“Drouneuh ureung inong, keupeu neu ek keu caleg, ek menang nyan? (Kamu perempuan, untuk apa maju sebagai caleg, bisa menang itu?).”
“Apa strategi yang kamu lakukan supaya menang?”
PERTANYAAN-PERTANYAAN seperti itu, kerap diterima dan dihadapi oleh para calon legislatif (caleg) perempuan, termasuk penulis. Terkadang terbersit pertanyaan pula dalam pikiran ini; Jawaban apa sih yang mereka inginkan? Apa yang terjadi kalau jawabannya tidak memenuhi harapan si penanya? Pertanyaan ini bisa jadi pembuka obrolan saja, biar semakin akrab, atau sekadar basa-basi kepo. Bisa jadi juga aktualisasi dari sebuah keraguan, bahwa perempuan sulit menang dalam Pemilu 2019 mendatang.
Jika kita menoleh beberapa hari ke belakang, rekor dunia keterwakilan perempuan dalam parlemen menembus angka baru; Rwanda berhasil menghadirkan 67,5% keterwakilan perempuan dalam parlemen. Ini berarti, 54 dari total 80 kursi parlemen yang disediakan di Rwanda, berhasil diduduki oleh kaum perempuannya. Top!
Perempuan, realitasnya dalam masyarakat kita adalah penanggung jawab terhadap roda ekonomi keluarga. Perempuan yang lebih mengerti dan memahami kebutuhan dapur, kondisi kesehatan anggota keluarga, pendidikan anak, relasi sosial hingga kondusivitas rumah tangga.
Perempuan menguasai persoalan tersebut, karena selalu hadir di sana, langsung bergelut langsung dengan aneka macam persoalan. Mengantar-jemput anak ke sekolah, termasuk mengantar makan siangnya, urusan bayar SPP, tarif listrik yang makin bikin mata redup, harga sandang pangan dan papan yang kerap mengalami fluktuasi, mengantar keluarga ke Puskesmas, bantu-bantu tetangga kenduri, hingga persoalan terhentinya pasokan Gas Elpiji di pasaran.
Selama ini, hal yang demikian dianggap masalah remeh-temeh, hingga jarang yang menyuarakan, lebih tepatnya jarang yang fokus pada keremeh-temehan sistemik tersebut. Persoalan domestik ini dianggap “politik ecek-ecek”. Padahal basis kehidupan, adanya di sana. Itu kenapa, kita harus melihat kebutuhan perempuan secara luas, terukur dan sistematis. Tidak bisa melihat persoalan perempuan sebelah mata dan sempit. Hanya melihat secara parsial dari sudut pandang kebutuhan perempuan sebagai individu.
Kunci kehidupan ada di sana bersama perempuan. Pada hal-hal rumah tangga yang dianggap remeh temeh itu. Terletak pada asap dapur, pendidikan anak, kesehatan keluarga, keharmonisan rumah tangga, dan lain seterusnya. Padahal, Jika saja pemerintah mampu menyelesaikan segala persoalan yang dihadapi perempuan, sama artinya dengan pemerintah sudah menyelesaikan separuh dari urusan kenegaraan.
Suara perempuan murah. Apa yang dilakukan kemudian, suara-suara perempuan dihargai dengan selembar jilbab, kain sarung, sebotol sirup atau paling banter satu paket sembako. Semua orang setuju bahwa suara perempuan punya nilai politik tinggi. Baik dalam kontestasi pilkada maupun pilpres. Kenapa?

:: Soal Latihan ::
[a] Menurut teks tentang caleg perempuan, berapa kursi parlemen Rwanda yang diduduki perempuan?
[b] Tulis ulang tanpa perubahan seluruh bagian teks tentang caleg perempuan, mulai dari "Kunci kehidupan ada" turun sampai "maupun pilpres. Kenapa?".

:: Data Sumber ::
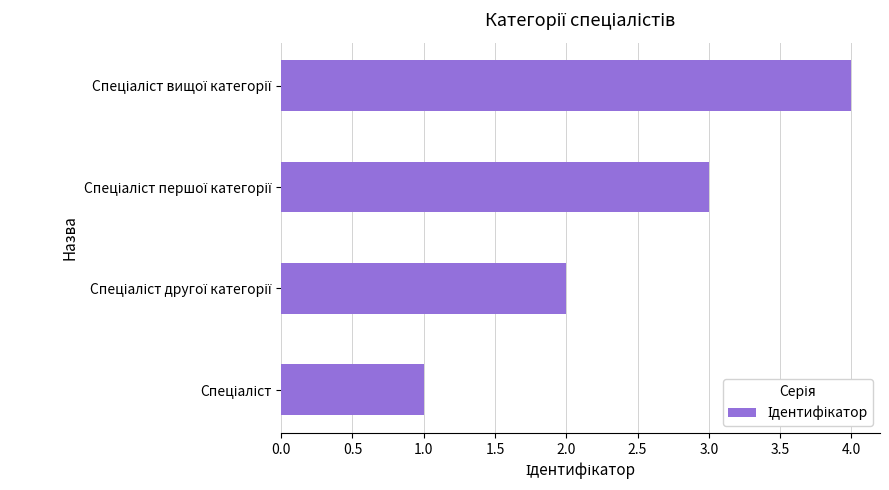

What is the difference between the maximum and minimum values?

3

:: Jawaban Latihan ::
[a] 54 dari total 80 kursi, atau 67,5%.

[b]
Kunci kehidupan ada di sana bersama perempuan. Pada hal-hal rumah tangga yang dianggap remeh temeh itu. Terletak pada asap dapur, pendidikan anak, kesehatan keluarga, keharmonisan rumah tangga, dan lain seterusnya. Padahal, Jika saja pemerintah mampu menyelesaikan segala persoalan yang dihadapi perempuan, sama artinya dengan pemerintah sudah menyelesaikan separuh dari urusan kenegaraan.
Suara perempuan murah. Apa yang dilakukan kemudian, suara-suara perempuan dihargai dengan selembar jilbab, kain sarung, sebotol sirup atau paling banter satu paket sembako. Semua orang setuju bahwa suara perempuan punya nilai politik tinggi. Baik dalam kontestasi pilkada maupun pilpres. Kenapa?